Quanto à psicologia, concorda-se com Freud (1987b: 61 quando assinala que “um psicólogo que não se ilude sobre a dificuldade de descobrir a própria orientação neste mundo, efetua um esforço para avaliar o desenvolvimento do homem, à luz da pequena porção de conhecimentos que obteve através de um estudo dos processos mentais de indivíduos durante seu desenvolvimento de criança a adulto”


CENA Metafórica- ilustração esquizodidática pinturatextopoética.

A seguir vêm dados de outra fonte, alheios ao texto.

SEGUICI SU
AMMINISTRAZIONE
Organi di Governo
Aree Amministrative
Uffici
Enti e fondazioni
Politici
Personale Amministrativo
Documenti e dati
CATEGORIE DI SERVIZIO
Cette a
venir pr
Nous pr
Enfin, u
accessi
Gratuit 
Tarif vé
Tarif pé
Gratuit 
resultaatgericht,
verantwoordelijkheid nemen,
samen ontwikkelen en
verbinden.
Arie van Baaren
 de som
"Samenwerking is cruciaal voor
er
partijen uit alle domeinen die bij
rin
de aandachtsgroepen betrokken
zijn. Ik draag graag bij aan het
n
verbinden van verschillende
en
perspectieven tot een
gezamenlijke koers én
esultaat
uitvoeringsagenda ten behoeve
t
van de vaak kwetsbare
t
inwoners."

Palavras-imagens que ilustram os processos inconscientes, sua ambiência, fluxos, vicissitudes. Um mundo Boscheano e Dalinesco animado e em movimento, fazendo algo de seu subterrâneo. Tudo resta em algum lugar de algum jeito, de todo esse lixo do cotidiano, descompactação de arquivos, pulverização, despixelização. Onde as idéias morrem e pensamentos se esvaem, onde as palavras nem nasceram, cedo demais para o som, espaço de outras ressonâncias, profundidades de outros sonares.” É assim, com a lanterna espreito as regiões alagadas, movediças, estados de pura transição, com múltiplos tempos larvais e ancestrais.


A Desintegração da Persistência da Memória – 1952 (salvador dali)



“Um comércio de fantasmas, escambo de segredos, cenas, esquecimentos, uma ecologia feita de barganhas e negociações. Uma multidão de idiomas em um milhão de bocas e lábios, ele adora lábios e dobras, orifícios e líquidos, ele adora ritmo e inércia.

Mil engenhos de sonhos moendo, esmagando, triturando, extraindo, destilarias de dor, fornalhas de desejos, o estranho mundo de dentro onde as cortinas nunca fecham, onde o show nunca acaba e o baile nunca termina.